▶ **ASSIGNED TASK**
In the data below, reproduce the text starting at the line containing "файлами устроить и" and ending at the line containing "Добавить комментарий", substituting "произведение" for "стихотворение" and leaving everything else unchanged. Omit the pictures from your answer.

Entries drawn from a collection:
────────────────────

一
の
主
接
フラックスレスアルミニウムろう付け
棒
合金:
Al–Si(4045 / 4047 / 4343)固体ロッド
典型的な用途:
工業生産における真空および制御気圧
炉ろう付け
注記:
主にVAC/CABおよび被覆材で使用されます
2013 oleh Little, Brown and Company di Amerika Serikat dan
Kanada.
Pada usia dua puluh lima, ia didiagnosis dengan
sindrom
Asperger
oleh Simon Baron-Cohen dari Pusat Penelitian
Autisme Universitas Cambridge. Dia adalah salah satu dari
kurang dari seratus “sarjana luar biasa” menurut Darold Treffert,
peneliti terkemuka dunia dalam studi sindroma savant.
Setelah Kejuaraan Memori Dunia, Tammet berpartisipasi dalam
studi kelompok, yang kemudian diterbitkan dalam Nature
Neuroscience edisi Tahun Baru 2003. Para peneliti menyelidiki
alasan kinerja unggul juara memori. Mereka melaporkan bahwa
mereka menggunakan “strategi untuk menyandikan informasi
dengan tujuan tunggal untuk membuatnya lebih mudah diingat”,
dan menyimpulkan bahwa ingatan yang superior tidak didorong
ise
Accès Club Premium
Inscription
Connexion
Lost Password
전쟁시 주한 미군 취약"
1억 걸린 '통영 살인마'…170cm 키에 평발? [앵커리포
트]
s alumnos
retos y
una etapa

────────────────────

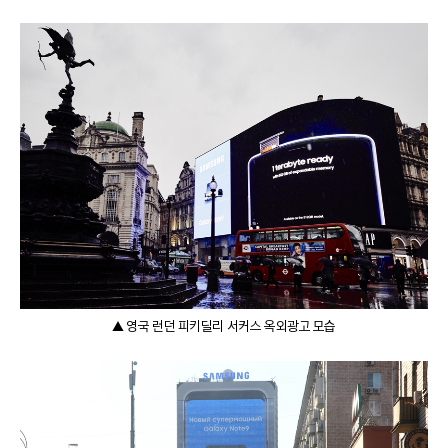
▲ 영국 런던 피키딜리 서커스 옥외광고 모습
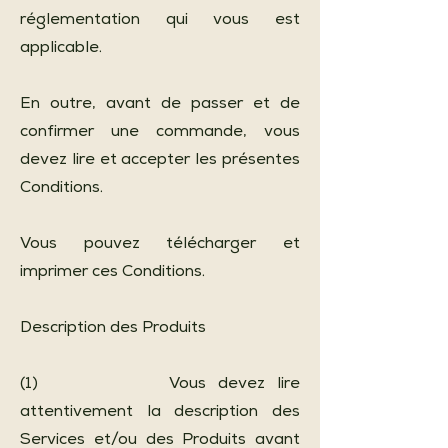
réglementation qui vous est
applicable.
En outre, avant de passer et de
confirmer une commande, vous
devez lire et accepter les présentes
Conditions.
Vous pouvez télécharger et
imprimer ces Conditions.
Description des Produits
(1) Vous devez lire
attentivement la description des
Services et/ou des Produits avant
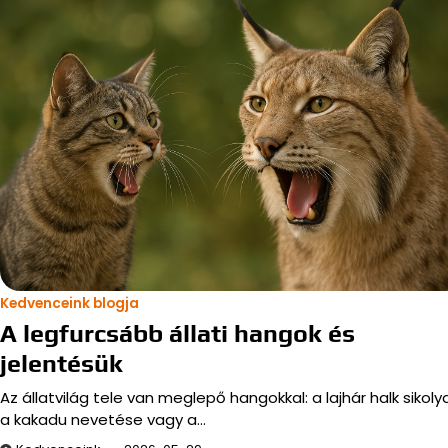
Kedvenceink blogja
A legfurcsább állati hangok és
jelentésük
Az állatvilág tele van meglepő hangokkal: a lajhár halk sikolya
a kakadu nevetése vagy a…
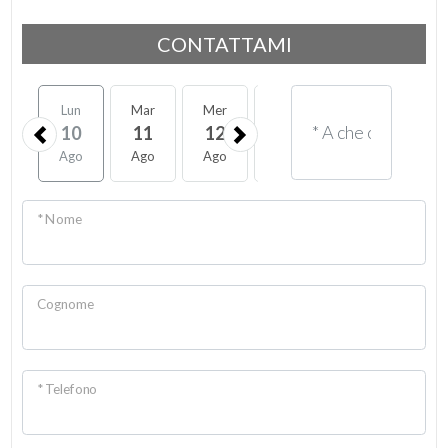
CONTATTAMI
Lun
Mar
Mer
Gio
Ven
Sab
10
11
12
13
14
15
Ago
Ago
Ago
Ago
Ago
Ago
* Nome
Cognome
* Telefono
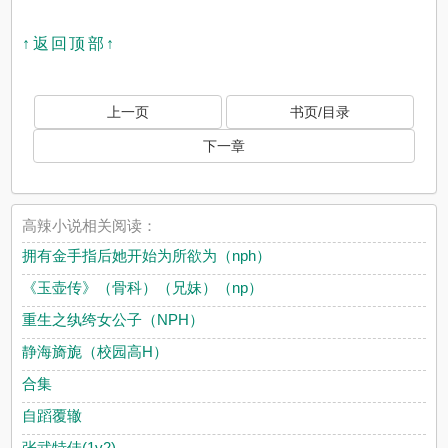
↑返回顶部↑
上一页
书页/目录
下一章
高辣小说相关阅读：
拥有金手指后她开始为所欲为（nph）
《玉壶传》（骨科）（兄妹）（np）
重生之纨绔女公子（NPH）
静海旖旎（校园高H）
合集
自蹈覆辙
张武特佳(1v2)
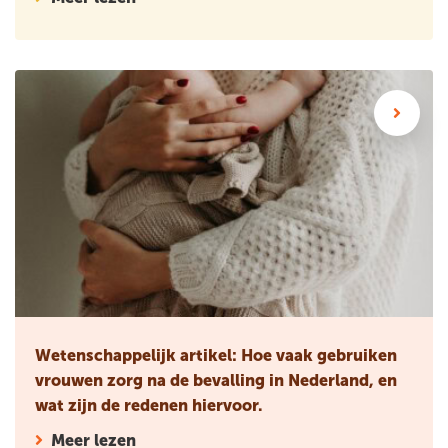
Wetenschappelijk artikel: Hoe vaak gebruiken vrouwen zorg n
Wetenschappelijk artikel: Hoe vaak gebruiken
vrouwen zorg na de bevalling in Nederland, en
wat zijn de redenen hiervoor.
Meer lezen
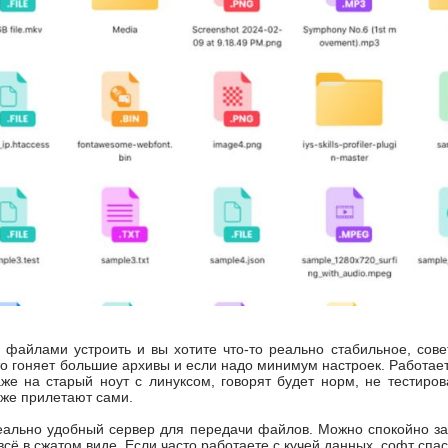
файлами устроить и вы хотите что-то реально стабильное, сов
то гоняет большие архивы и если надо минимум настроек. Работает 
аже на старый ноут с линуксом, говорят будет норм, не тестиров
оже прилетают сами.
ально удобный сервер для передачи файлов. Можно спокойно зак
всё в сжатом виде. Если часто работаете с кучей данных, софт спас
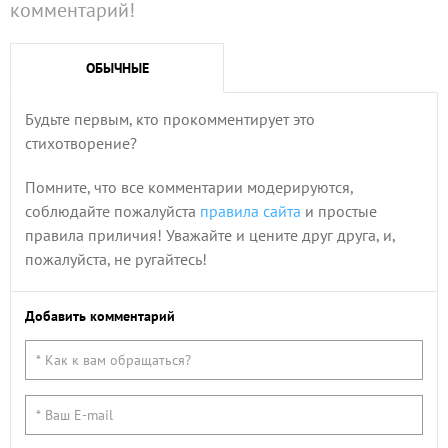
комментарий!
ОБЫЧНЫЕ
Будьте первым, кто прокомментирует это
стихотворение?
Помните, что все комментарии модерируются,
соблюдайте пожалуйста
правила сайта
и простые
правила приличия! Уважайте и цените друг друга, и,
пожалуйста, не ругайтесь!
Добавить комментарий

────────────────────

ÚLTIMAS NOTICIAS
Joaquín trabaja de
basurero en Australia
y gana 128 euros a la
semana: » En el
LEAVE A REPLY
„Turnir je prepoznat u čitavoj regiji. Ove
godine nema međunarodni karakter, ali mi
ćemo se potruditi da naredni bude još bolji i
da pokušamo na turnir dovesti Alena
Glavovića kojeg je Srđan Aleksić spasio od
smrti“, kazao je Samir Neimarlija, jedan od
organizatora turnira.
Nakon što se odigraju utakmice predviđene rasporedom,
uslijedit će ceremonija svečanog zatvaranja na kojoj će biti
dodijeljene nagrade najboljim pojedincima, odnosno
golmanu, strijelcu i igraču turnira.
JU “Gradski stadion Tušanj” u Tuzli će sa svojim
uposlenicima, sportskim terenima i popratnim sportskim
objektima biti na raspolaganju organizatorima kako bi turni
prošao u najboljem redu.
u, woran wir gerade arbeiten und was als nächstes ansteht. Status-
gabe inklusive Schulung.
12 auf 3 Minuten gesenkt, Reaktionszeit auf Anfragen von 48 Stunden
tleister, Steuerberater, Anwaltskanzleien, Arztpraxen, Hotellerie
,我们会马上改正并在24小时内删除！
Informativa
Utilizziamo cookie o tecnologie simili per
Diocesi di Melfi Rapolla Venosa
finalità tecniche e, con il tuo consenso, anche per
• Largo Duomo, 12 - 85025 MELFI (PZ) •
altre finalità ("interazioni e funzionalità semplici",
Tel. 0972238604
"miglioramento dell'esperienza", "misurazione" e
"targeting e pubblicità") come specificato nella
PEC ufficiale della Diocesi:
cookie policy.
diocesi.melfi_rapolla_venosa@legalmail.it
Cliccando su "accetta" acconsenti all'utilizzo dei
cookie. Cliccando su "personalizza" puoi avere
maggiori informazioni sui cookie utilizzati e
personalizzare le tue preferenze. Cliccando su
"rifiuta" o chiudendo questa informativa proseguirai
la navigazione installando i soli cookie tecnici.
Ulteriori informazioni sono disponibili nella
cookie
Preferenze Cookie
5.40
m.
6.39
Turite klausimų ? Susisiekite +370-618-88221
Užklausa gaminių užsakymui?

────────────────────

▶ **ANSWER TO THIS TASK**
файлами устроить и вы хотите что-то реально стабильное, сов
то гоняет большие архивы и если надо минимум настроек. Работает 
аже на старый ноут с линуксом, говорят будет норм, не тестиров
оже прилетают сами.
ально удобный сервер для передачи файлов. Можно спокойно зак
всё в сжатом виде. Если часто работаете с кучей данных, софт спас
комментарий!
ОБЫЧНЫЕ
Будьте первым, кто прокомментирует это
произведение?
Помните, что все комментарии модерируются,
соблюдайте пожалуйста
правила сайта
и простые
правила приличия! Уважайте и цените друг друга, и,
пожалуйста, не ругайтесь!
Добавить комментарий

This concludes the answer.